(Host) Last year, Governor Douglas vetoed a bill that would make it illegal to discriminate against a person based on their gender identity.
But today in the Vermont Senate a new gender identity bill was approved.
And this time, because of some changes, the governor says it’s acceptable.
VPRs Bob Kinzel has the story.
(Kinzel) The vote in the Senate was unanimous – 26 in favor, none against.
The legislation amends Vermont’s anti discrimination laws in employment, housing and roughly 20 other areas to protect transsexual and transgender individuals.
Judiciary committee chairman Dick Sears says a recent case in Florida highlights the need for Vermont to adopt the bill:
(Sears) “A man who was town manager of his city for 22 years or so gets fired because he decides to go through a sex change. Everything it seemed about the individual was good, doing a good job. It seems like discrimination ought to be not something that we can tolerate no matter who that discrimination is against.”
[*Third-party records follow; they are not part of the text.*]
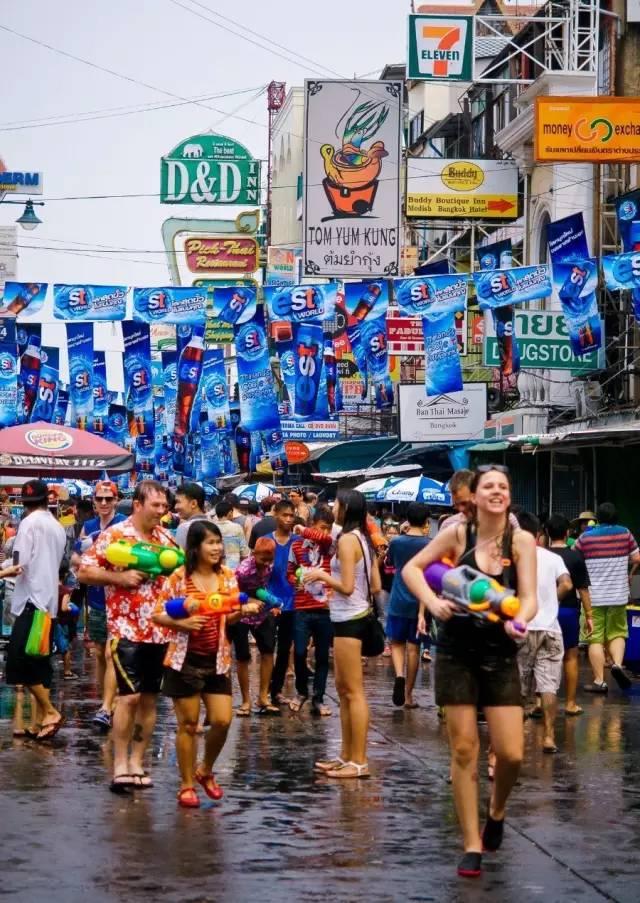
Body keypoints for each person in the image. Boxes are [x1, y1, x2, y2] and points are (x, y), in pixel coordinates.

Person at [402, 465, 537, 878]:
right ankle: (471, 844)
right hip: (456, 650)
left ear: (508, 496)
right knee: (464, 751)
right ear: (474, 496)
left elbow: (529, 597)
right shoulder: (458, 534)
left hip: (499, 651)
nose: (496, 491)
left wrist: (520, 619)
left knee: (511, 753)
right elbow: (413, 569)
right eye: (488, 486)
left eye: (503, 486)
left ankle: (496, 811)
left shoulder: (521, 540)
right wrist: (432, 602)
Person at [78, 480, 178, 793]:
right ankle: (120, 763)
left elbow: (179, 576)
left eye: (164, 506)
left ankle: (137, 762)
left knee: (149, 700)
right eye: (155, 505)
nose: (160, 512)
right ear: (137, 505)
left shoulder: (166, 539)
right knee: (129, 697)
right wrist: (118, 577)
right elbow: (84, 571)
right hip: (126, 629)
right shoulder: (115, 535)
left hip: (159, 631)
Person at [153, 521, 261, 807]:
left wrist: (244, 610)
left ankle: (205, 770)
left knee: (222, 720)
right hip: (184, 660)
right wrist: (183, 623)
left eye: (218, 542)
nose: (216, 548)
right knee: (188, 725)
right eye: (210, 542)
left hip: (218, 660)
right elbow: (157, 614)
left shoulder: (227, 576)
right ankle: (187, 785)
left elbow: (230, 614)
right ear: (195, 547)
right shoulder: (179, 577)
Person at [305, 489, 381, 780]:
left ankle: (358, 761)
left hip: (350, 618)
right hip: (348, 616)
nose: (333, 507)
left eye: (336, 504)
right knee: (345, 691)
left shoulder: (349, 540)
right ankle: (346, 756)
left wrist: (322, 575)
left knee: (353, 692)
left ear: (346, 508)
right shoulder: (362, 538)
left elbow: (347, 587)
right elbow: (375, 585)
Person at [5, 480, 66, 741]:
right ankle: (40, 720)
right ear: (46, 499)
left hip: (32, 600)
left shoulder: (28, 523)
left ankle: (50, 712)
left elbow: (19, 564)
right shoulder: (57, 526)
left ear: (24, 503)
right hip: (48, 602)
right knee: (40, 662)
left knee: (18, 661)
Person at [515, 512, 570, 753]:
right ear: (538, 535)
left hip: (522, 628)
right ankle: (548, 737)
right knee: (549, 686)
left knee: (518, 686)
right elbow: (566, 583)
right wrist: (552, 602)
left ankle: (515, 737)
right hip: (550, 629)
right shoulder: (553, 558)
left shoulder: (512, 558)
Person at [575, 502, 640, 693]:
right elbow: (637, 558)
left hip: (593, 597)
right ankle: (617, 665)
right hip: (618, 595)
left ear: (598, 519)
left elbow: (575, 559)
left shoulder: (585, 537)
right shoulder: (625, 533)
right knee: (617, 633)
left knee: (595, 638)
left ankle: (599, 681)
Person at [80, 481, 126, 730]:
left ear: (116, 500)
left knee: (111, 653)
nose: (104, 503)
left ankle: (110, 703)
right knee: (99, 652)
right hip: (96, 598)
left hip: (119, 599)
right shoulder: (88, 526)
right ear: (94, 502)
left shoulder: (123, 524)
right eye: (100, 499)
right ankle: (105, 698)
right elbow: (77, 559)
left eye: (109, 498)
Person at [288, 505, 335, 716]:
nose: (325, 532)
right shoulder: (296, 545)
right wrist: (295, 581)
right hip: (302, 607)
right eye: (322, 527)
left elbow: (324, 539)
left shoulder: (328, 545)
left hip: (325, 608)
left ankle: (318, 698)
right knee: (299, 652)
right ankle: (301, 692)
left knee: (322, 655)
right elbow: (289, 572)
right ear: (313, 524)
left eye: (328, 528)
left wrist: (303, 529)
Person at [546, 514, 593, 715]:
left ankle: (539, 703)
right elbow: (583, 590)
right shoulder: (575, 557)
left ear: (547, 533)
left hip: (545, 612)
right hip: (568, 611)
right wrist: (589, 615)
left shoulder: (541, 556)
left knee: (543, 657)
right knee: (570, 656)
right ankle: (571, 703)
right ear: (567, 533)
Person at [385, 502, 431, 709]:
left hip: (398, 597)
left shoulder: (396, 542)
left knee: (396, 643)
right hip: (420, 600)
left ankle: (399, 675)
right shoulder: (430, 544)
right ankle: (409, 695)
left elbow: (390, 563)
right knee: (414, 648)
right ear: (426, 521)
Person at [230, 538, 279, 716]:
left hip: (262, 613)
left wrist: (273, 603)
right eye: (262, 559)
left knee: (268, 652)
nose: (266, 563)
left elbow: (270, 585)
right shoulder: (243, 570)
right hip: (242, 613)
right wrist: (250, 600)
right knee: (243, 656)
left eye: (269, 560)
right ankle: (246, 701)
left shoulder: (270, 567)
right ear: (254, 553)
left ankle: (263, 697)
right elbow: (232, 593)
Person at [267, 500, 297, 706]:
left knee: (285, 648)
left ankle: (276, 690)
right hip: (270, 602)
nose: (288, 519)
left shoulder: (299, 542)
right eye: (284, 515)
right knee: (268, 648)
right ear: (275, 515)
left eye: (291, 515)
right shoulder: (265, 541)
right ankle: (265, 690)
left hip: (293, 602)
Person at [214, 499, 249, 570]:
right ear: (230, 513)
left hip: (217, 568)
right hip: (233, 568)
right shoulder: (237, 527)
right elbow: (244, 552)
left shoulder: (212, 528)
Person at [174, 482, 210, 549]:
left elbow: (179, 555)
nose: (175, 507)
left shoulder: (184, 528)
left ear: (193, 503)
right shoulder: (213, 525)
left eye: (178, 502)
(Kinzel) Sears says his committee did make a number of small changes to satisfy some members of the state’s business community:
(Sears) “Some of the changes from last year it provides some clear definitions that the workplace rules about dress code and so forth can be enforced and it takes out the word ‘gender expression’ which is really difficult to define and I think a lot of people had some difficulty with it’s clear to me… that this is the right things to do at this time in this state.”
(Kinzel) Last year Governor Jim Douglas vetoed a similar piece of legislation because he said some sections were ambiguous and confusing.
Douglas says the new bill is better:
(Douglas) “I met with some of the advocates myself. I wanted to be sure that it met the objective of prohibiting discrimination without being too broadly worded. I haven’t looked at the final text but I believe it’s in a format that I would find acceptable.”
(Kinzel) The legislation is scheduled to come up for final approval in the Senate on Friday.
For Vermont Public Radio I’m Bob Kinzel in Montpelier.